Third, there is the training time difference between the suggested models. Using a standard laptop with an intel core i7 (6th generation) without additional graphical cards, the PCA-SVM system required approximately 30 min to perform training of a new decoder for a user, the VGG-like NN- SVM system on average 1 h and the inception-like NN-SVM system on average 3 h. The added complexity of the NN systems require more computational power and time than their simpler counterparts. The removal of users does not require retraining of the systems for other users.
We are aware of the following limitations of our work:
For a fair comparison, the methods implemented in published reports should be tested on the dataset used in this work. To the best of our knowledge, we could not find any code online. This motivated us to make our code publicly available to encourage future comparisons.
The application of EEG electrodes is quite time consuming and a hurdle in the adoption of EEG- based authentication. We aim to investigate the usage of dry electrode EEG recordings.
The addition of a new user requires training of an authentication system for that user.

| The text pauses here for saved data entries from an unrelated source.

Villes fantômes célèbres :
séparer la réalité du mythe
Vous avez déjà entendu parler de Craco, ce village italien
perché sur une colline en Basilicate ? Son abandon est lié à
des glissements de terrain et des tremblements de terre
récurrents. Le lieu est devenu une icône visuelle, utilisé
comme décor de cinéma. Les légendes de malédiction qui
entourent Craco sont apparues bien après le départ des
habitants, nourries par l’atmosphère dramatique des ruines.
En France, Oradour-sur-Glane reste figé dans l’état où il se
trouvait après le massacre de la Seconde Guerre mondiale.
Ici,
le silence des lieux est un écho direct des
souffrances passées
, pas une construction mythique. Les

The system should be tested using data collected on different days and recording sessions to show robustness.
5. Conclusions
We propose an EEG-based decoder capable of authenticating an individual against a sizeable population of imposters. For the proposed decoder, we considered both a combination of an inception-like NN, VGG-like NN or PCA with an SVM classifier, for different subgroups of channels. Taking the FAR as the most important measure, the PCA-SVM outperforms the inception-like NN- SVM combination significantly for 8 and 16 channels with equal performance for 64 channels. The VGG-like NN-SVM performed equal to the PCA-SVM for 8 channels but performed significantly worse on 16 and 64 channels. The FAR of the PCA-SVM and inception-like NN-SVM increased significantly with the number of channels. For real-world applications, we recommend the simpler, faster, and more accurate PCA-SVM.